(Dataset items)
——

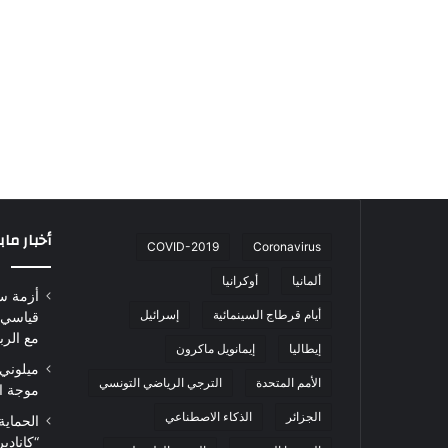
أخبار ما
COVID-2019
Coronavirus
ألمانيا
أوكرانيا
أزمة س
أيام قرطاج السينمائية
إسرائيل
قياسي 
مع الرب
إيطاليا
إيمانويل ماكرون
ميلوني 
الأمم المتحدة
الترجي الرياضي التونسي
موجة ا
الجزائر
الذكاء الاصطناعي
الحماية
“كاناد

——

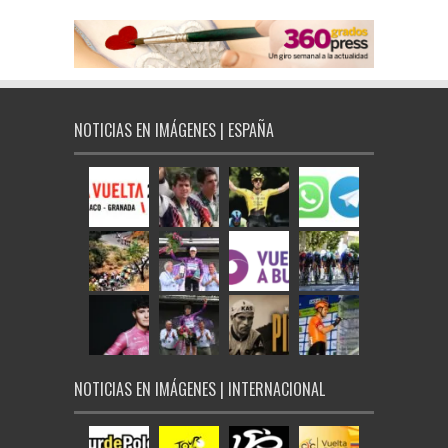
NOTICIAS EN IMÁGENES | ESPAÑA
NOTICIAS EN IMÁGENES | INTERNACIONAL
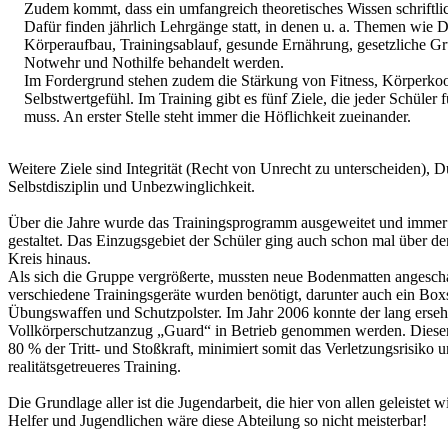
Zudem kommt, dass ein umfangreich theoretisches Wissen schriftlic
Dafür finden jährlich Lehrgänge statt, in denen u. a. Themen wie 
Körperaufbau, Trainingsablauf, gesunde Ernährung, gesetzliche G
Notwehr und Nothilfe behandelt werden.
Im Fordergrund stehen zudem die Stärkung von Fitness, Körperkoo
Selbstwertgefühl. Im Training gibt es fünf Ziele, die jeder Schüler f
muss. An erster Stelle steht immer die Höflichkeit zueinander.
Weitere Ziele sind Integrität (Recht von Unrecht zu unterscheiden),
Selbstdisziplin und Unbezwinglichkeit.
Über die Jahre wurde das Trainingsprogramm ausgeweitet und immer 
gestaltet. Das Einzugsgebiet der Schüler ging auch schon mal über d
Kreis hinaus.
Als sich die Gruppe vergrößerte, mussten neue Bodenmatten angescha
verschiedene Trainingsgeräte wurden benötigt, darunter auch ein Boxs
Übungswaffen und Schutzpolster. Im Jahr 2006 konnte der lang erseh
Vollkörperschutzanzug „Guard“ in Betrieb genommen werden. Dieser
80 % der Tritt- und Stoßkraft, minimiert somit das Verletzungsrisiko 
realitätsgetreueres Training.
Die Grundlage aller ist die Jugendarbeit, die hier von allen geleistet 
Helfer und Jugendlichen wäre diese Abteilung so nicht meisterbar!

——

**Work instructions**
Using the records above, find and show each line with the string "Ziele".

**Exercise solution**
Selbstwertgefühl. Im Training gibt es fünf Ziele, die jeder Schüler f
Weitere Ziele sind Integrität (Recht von Unrecht zu unterscheiden),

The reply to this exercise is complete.